• _MATERIAL SHOWN_:
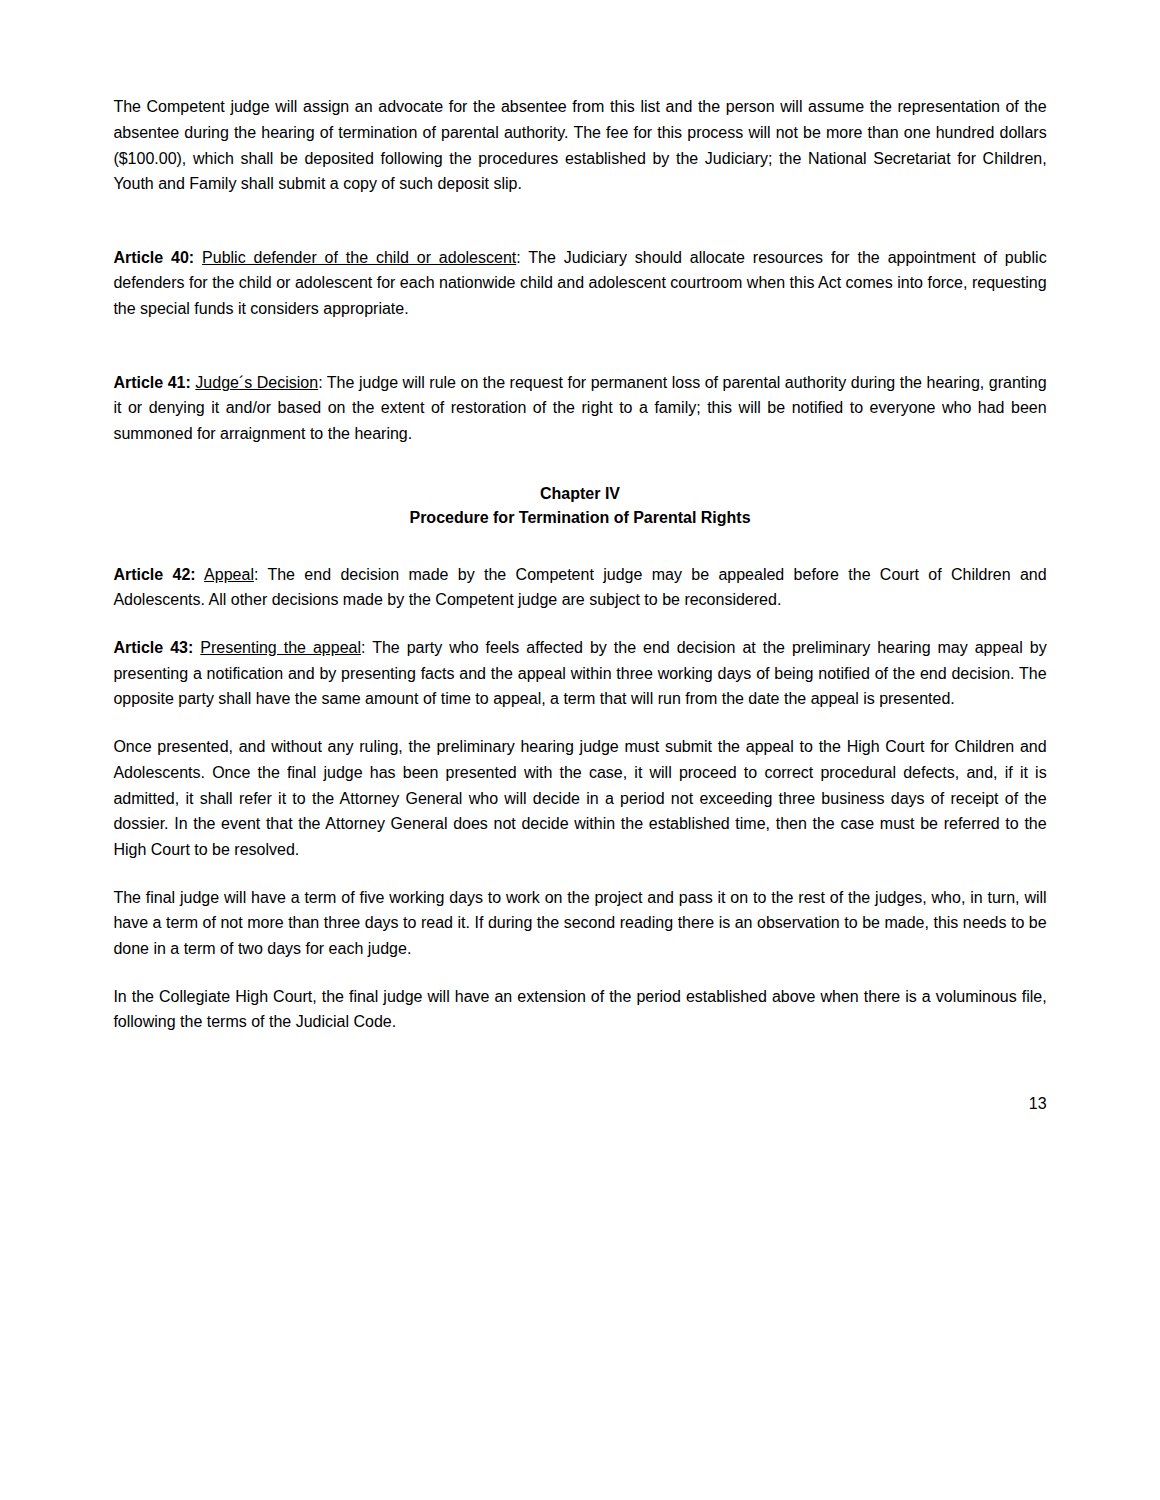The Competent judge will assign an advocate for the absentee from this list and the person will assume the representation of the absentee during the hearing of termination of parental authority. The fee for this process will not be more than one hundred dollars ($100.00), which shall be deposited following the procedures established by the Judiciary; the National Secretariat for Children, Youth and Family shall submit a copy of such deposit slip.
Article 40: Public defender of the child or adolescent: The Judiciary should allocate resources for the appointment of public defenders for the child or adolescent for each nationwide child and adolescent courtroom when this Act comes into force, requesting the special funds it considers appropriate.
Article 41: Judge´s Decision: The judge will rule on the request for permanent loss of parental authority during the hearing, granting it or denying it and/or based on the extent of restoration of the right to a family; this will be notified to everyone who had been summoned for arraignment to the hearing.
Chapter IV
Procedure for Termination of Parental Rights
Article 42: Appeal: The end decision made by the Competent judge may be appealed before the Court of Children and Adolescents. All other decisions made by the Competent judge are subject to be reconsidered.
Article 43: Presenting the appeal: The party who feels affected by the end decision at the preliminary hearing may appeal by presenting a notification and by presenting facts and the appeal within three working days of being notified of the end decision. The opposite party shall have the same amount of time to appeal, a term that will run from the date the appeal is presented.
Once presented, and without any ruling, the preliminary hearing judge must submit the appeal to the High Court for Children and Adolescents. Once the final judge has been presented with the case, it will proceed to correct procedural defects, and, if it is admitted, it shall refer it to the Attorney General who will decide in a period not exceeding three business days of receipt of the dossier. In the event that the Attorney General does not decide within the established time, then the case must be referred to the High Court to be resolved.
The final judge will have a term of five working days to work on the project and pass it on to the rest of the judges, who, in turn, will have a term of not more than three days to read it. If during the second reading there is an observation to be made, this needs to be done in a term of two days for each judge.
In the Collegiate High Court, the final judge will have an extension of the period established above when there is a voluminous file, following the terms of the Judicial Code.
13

• _ACTIVITY_: Repeat exactly the lines above from the one with "Article 41: Judge´s" up to and including the one with "The final judge will have a term". No other line belongs in the reply.

• _TASK RESPONSE_:
Article 41: Judge´s Decision: The judge will rule on the request for permanent loss of parental authority during the hearing, granting it or denying it and/or based on the extent of restoration of the right to a family; this will be notified to everyone who had been summoned for arraignment to the hearing.
Chapter IV
Procedure for Termination of Parental Rights
Article 42: Appeal: The end decision made by the Competent judge may be appealed before the Court of Children and Adolescents. All other decisions made by the Competent judge are subject to be reconsidered.
Article 43: Presenting the appeal: The party who feels affected by the end decision at the preliminary hearing may appeal by presenting a notification and by presenting facts and the appeal within three working days of being notified of the end decision. The opposite party shall have the same amount of time to appeal, a term that will run from the date the appeal is presented.
Once presented, and without any ruling, the preliminary hearing judge must submit the appeal to the High Court for Children and Adolescents. Once the final judge has been presented with the case, it will proceed to correct procedural defects, and, if it is admitted, it shall refer it to the Attorney General who will decide in a period not exceeding three business days of receipt of the dossier. In the event that the Attorney General does not decide within the established time, then the case must be referred to the High Court to be resolved.
The final judge will have a term of five working days to work on the project and pass it on to the rest of the judges, who, in turn, will have a term of not more than three days to read it. If during the second reading there is an observation to be made, this needs to be done in a term of two days for each judge.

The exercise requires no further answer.